Luck was with them, however, as the youthful legal beagle, whom they had come across by chance, appeared to be on a mission to make a name for himself. His deft and aggressive questioning rapidly established that the prosecution had no evidence to support the charge of soliciting other than Inspector Homer Forbes’ outburst which ran along the lines of – “Well what else would louche characters like these two be doing in the company of distinguished gentlemen?”
Similarly, no proof of acts, natural or otherwise, could be established as the police surgeon, nursing the mother of all hangovers, failed to make it for the occasion and Forbes, once again, emerged from interrogation with a generous helping of egg on his face. “I knew they was up to no good” – was the best he could offer.

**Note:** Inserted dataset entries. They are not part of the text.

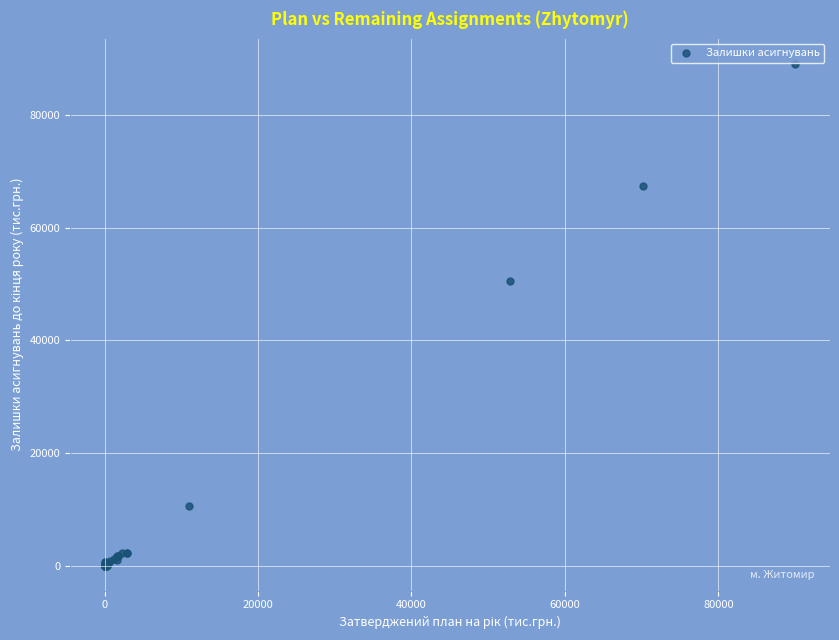

What Y value in the scatter plot is closest to 44601?

50602.6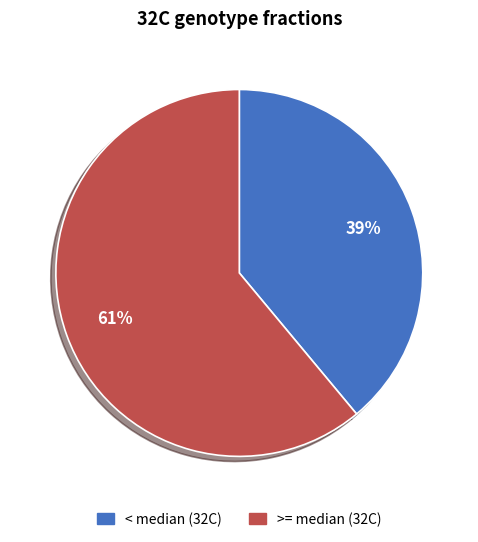

Is there any slice that represents more than half of the pie?

Yes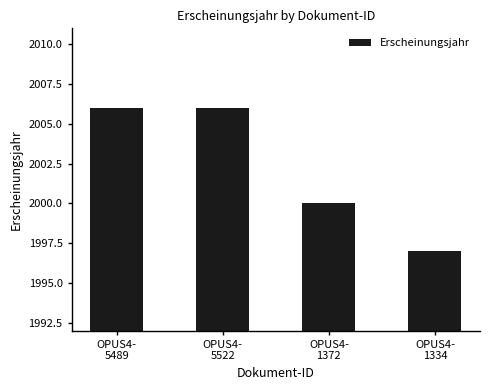

Count the values in the range 2000 to 2006.

3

Furthermore, the mystery of the party’s non-appearance in Lord Albert’s box was adequately explained by Mabel who, in response to a desperate grilling by the prosecution, showed great calm and good humour, winning over the two magistrates who remained awake.
“It had been,” she asserted simply. “An unusually dull play.
And, finally, when the weary barrister turned his attack upon the sartorial elements of the offence, the elderly magistrate interrupted, barking that he had heard quite enough and that the prosecution’s case amounted to little more than a crime of fashion, (thus coining a phrase that years later would find its way into the Oxford English Dictionary).
Naturally, the two defendants walked free.
*
“It’s getting late,” says Minnie as she observes the light fading over Soho square.
“Better get a move on,” comments Mabel while, ruefully, adding more powder to the chin and jaw in an attempt to hide her secret.
“Need a piss before I go,” confides her companion as she removes her bread basket hair and places it carefully on the dressing table.
“Well don’t forget to lift the bloody seat,” admonishes Mabel. “And for God’s sake take proper aim for once. It stinks in there.”